Debconf7 continues very well, with a nice trip to a local sauna this evening.

Unfortunately our party had to split into two, with the ladies going to one section and the gentlemen to another. Still it was fun, and I'm glad I went. It was probably just as well that Megan didn't get to see me being terrified of the cold water!

Apart from that things went well today. I saw half a talk on Xen, sufficient to see my name in lights, then half a talk on security, again managing to see my name on the big screen.

If people, at debconf7, would like to learn more about security I've volunteered myself on the "skills exchange" page of the wiki to demonstrate the process which Moritz described as "manual and complicated". (ie. releasing a DSA and updating the webpage.) I think this will happen sometime on Friday.

I also need to track down AJ and talk about debootstrap work.

One more thing, before I go to sleep. During the security talk Moritz did mention the idea of being able to grep through the source code of the entire archive. This is a topic which has been raised before.

Right now I'm keen to make this possible, so overnight I'm syncing the latest sid archive and I think I have a plan to make it work.

  • Sync the sources of the given distribution.
  • Once that has happened recursively unpack any archive we can understand. (.tar.bz2, tar.gz, etc).
  • Either:
    • Write a simple script with "grep".
    • or import the unpacked root into a text indexing system.
    • Also it would be useful to recognize common files via SHA + MD5 checksums.
  • make some simple GUI.

I think that the sync will take a while for me on my home connection, and I also believe that the unpacking will be grossly CPU-intensive. Still it should be a worthwhile job even if I can't get it done, because it will tell us the kind of machine which is required to actually do it.
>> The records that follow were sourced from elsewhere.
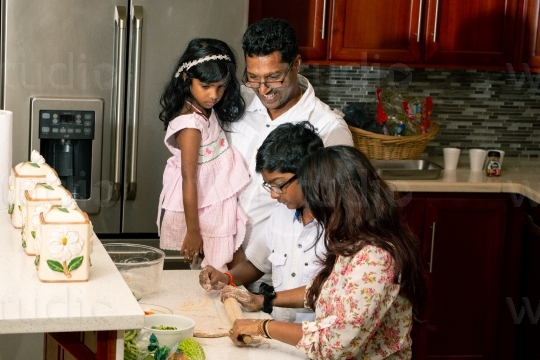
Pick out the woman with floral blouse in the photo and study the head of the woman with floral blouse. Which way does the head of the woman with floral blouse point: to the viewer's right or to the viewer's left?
to the viewer's left

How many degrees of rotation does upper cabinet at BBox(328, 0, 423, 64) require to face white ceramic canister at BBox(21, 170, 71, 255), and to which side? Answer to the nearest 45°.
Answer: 0° — it already faces it

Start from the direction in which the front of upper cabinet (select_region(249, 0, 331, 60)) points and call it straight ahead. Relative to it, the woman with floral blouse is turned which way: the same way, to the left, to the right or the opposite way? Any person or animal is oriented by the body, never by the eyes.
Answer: to the right

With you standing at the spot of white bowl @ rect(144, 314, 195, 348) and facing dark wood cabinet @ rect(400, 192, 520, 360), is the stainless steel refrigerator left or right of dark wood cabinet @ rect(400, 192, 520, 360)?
left

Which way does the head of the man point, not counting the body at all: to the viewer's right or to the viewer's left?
to the viewer's left

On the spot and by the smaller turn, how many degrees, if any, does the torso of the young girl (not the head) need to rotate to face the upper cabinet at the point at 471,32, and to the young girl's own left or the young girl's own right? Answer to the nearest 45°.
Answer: approximately 90° to the young girl's own left

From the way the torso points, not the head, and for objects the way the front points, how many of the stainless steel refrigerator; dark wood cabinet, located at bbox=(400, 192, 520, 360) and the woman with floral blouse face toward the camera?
2
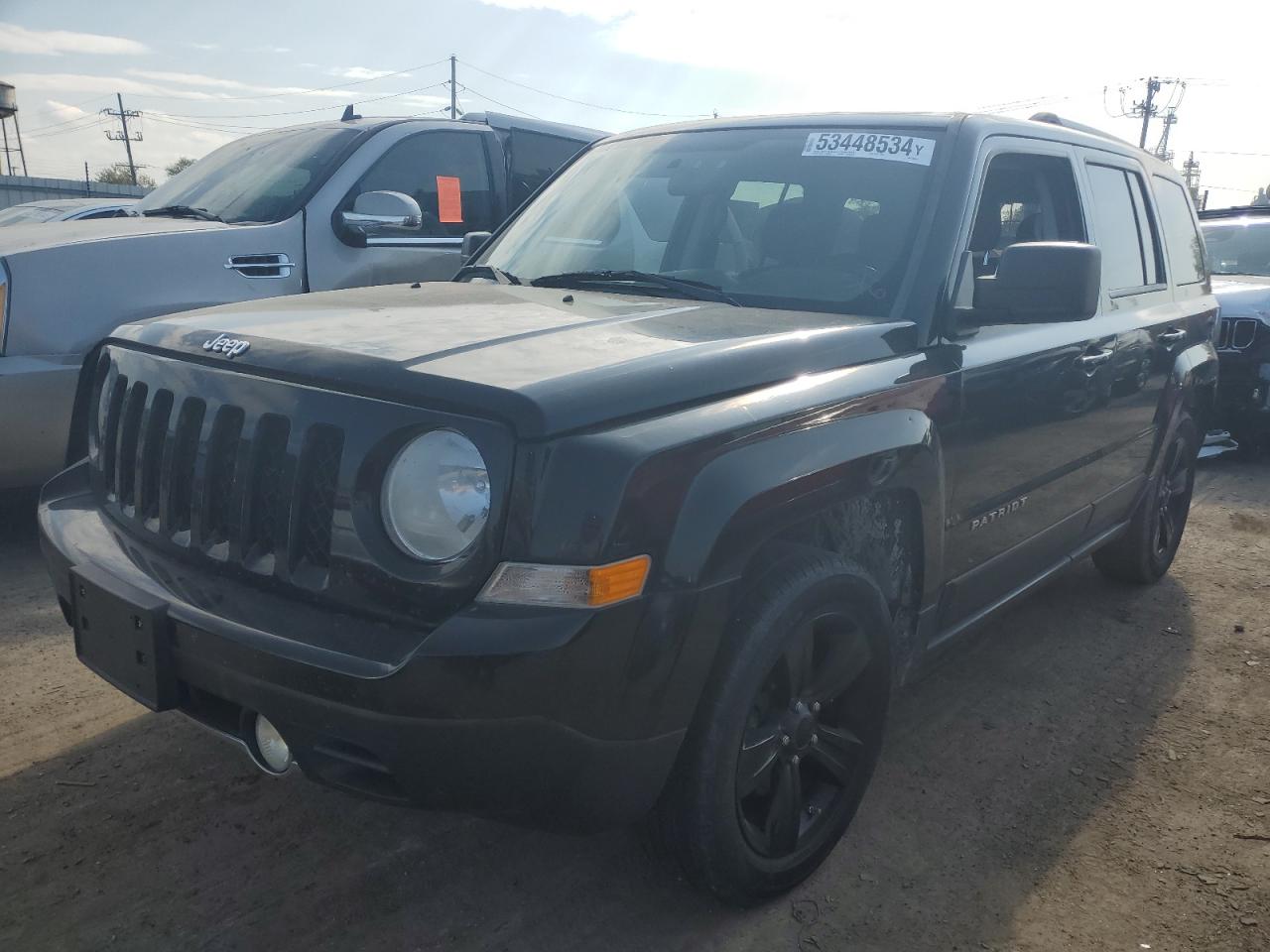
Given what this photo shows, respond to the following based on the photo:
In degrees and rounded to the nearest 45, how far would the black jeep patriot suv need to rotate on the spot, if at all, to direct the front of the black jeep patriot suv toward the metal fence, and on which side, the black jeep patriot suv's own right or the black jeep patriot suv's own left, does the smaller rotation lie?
approximately 90° to the black jeep patriot suv's own right

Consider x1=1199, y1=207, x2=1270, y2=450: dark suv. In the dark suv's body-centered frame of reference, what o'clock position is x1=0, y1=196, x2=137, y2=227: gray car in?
The gray car is roughly at 2 o'clock from the dark suv.

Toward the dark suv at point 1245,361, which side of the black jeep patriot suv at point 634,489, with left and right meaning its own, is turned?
back

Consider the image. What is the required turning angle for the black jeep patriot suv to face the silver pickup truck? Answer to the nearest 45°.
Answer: approximately 90° to its right

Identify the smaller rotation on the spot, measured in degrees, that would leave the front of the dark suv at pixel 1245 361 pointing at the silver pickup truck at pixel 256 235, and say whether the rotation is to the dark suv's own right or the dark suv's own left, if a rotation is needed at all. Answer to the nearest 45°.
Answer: approximately 45° to the dark suv's own right
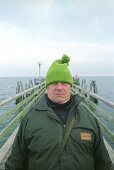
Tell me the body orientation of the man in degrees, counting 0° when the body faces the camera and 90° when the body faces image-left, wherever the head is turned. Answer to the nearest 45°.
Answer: approximately 0°
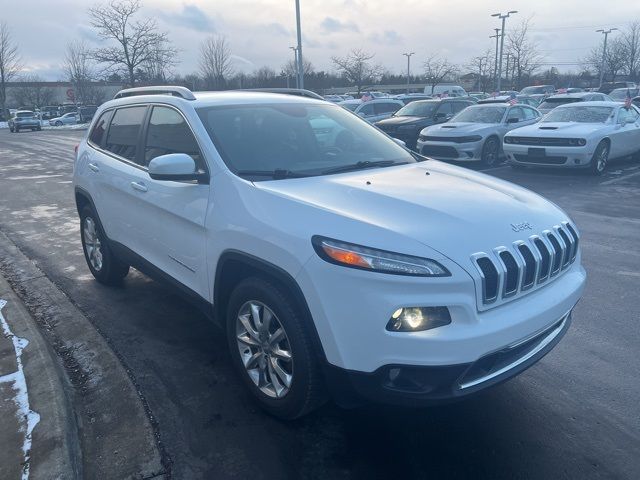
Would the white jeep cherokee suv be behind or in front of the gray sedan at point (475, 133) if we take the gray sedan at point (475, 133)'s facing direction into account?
in front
I'd like to use a project machine because I'm not entirely sure I have the necessary space but that should become apparent fairly quickly. (The archive I can handle, the unpacked tress might be a little bit much for me. Still I have 100Gb free and I guess that is a good starting point).

If anybody has any tips for full-text-indexers that would be appropriate for fast queries against a large directory tree of source code then I'd be interested in hearing about them.